I have caught a few Wipers out of Kiser Lake over the last 4 years. One of them, very big. Fighting these fish are a BLAST ! I was wondering if anyone fishes for them here and would know what to use. I would like to try and catch them this summer. Any tips or spots anywhere would be appreciated !


----------



## riverKing (Jan 26, 2007)

probably my favorite setup for shoreline hybrids in lakes, 9ft spinning rod, big reel with 10lb mono or 20lb powerpro, some big red and white zara spooks. go in the evening or right after rain and launch it out, fish it back real fast. if the water is a little cooler use swimbaits or 5in grubs. alot of guys like chicken livers but i havent found a good way of catching hybrid on liver without killing a good portion of the catch. also flyrods with clousers will take a good share of fish if they are close, best chances are around inflowing creeks and ditches when its flooded.


----------



## JPfishing (Mar 13, 2008)

Thanks, I would say 50% of my wipers were during or after a hard summer rain. The other portion have been caught on chicken livers while catfishing in kiser. Thanks for the advice !


----------



## 1catdaddy1 (Jan 29, 2007)

if you can find the shad,you will find the wipers,of course they have to be feeding.on windy days try the banks with the most wind driving into them. i have seen rattletraps work very well for bait.


----------



## midoh39 (May 8, 2005)

I was fishing for them alot this year. If your fishing form a canoe i would drift chicken livers or troll rattle traps. Cant really help you from shore. But its a blast when they hit while trolling, but the other thing is there's alot of smaller stripers that you will catch alot of if trolling.


----------



## Bronco Billy (Mar 23, 2020)

midoh39 said:


> I was fishing for them alot this year. If your fishing form a canoe i would drift chicken livers or troll rattle traps. Cant really help you from shore. But its a blast when they hit while trolling, but the other thing is there's alot of smaller stripers that you will catch alot of if trolling.

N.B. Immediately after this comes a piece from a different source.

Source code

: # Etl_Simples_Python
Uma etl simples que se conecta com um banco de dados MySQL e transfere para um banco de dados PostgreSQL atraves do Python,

Hi I need more info on strippers in Kaiser lake in ohio please any reports for 2020 yet


----------



## gulfvet (Apr 14, 2004)

What I really need is some way to predict when they will be "on". I have experienced that only once (SEE my avatar). Between white bass, LMB and Wipers, I personally lost count around 30 fish that day. All but one LMB C&Rd. That one took a hook to the gills. I have heard that the shad school when the water gets to 50 degrees and that's when the predators start binging. Is the water temp of the lake posted anywhere?


----------